17.02.2019  2. Handball-Bundesliga

Ungleiches Duell: DRHV 06 ist gegen den VfL Lübeck-Schwartau gefordert

Endlich geht auch die 2. Handball-Bundesliga wieder in der Anhalt Arena los! Am kommenden Sonntag, den 17. Februar 2019 bestreiten unsere Biber ihr erstes Heimspiel im neuen Jahr. Zu Gast ist der Tabellenachte vom VfL Lübeck-Schwartau. Die Unparteiischen Tolga Karamuk und Nikos Seliger aus Berlin werden die Partie, wie gewohnt, um 17.00 Uhr anpfeifen.

Der DRHV 06 befinden sich mitten im Kampf um den Klassenerhalt. Mit der 33:22-Niederlage vergangene Woche in Essen hatten sie keinen guten Start in das neue Jahr. Nun wollen sie vor heimischer Kulisse alles für den ersten Sieg im Jahr 2019 tun. Dies wird eine schwere Aufgabe, haben sie von den fünf bisherigen Partien gegen Lübeck noch keins für sich entscheiden können. Das Hinspiel verloren die Muldestädter mit 30:24 (15:11). Hinzu kommen die Ausfälle von Daniel Zele und Philip Ambrosius. Für „Brosi“ wird, wie schon Ende letzten Jahres, Radek Motlik zwischen den Dessau-Roßlauer Pfosten stehen.

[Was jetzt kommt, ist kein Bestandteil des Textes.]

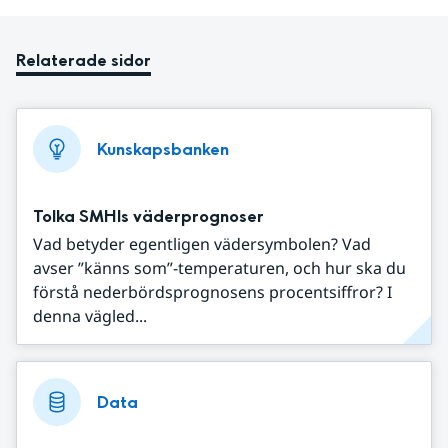
Relaterade sidor
Kunskapsbanken
Tolka SMHIs väderprognoser
Vad betyder egentligen vädersymbolen? Vad
avser ”känns som”-temperaturen, och hur ska du
förstå nederbördsprognosens procentsiffror? I
denna vägled...
Data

„Der VfL ist eine Mannschaft, die mit Aufstiegsambitionen in die Saison gegangen ist. Sie sind sehr erfahren und im Positionsspiel sehr eingespielt. Sie haben eine sehr gute Defensive mit einem guten Torhüter. Wir haben bisher nicht gegen Schwartau gewinnen können. Das sagt schon viel aus, allerdings nicht alles! Denn auch hier liegt wieder die Wahrheit auf dem Feld. Für uns gibt es keine Diskussionen, wir müssen gewinnen. Wir brauchen Punkte und darum geht es. Wir kenne alle unsere Verletzungs- bzw. Krankheitsprobleme. Das müssen wir jetzt kompensieren. Wir brauchen eine gute Abwehr und vor allem einfache Tore, sprich eine hohe Angriffseffektivität.“, so Trainer Uwe Jungandreas zur kommenden Partie.
 
Das Team um Kapitän Florian Pfeifer setzt auf ihren Heimvorteil und ihre lautstarken Fans, die sie schon in der Vergangenheit zu Höchstleistungen gepushed haben. Mit viel Emotion und Leidenschaft sollen die Punkte in Dessau-Roßlau bleiben.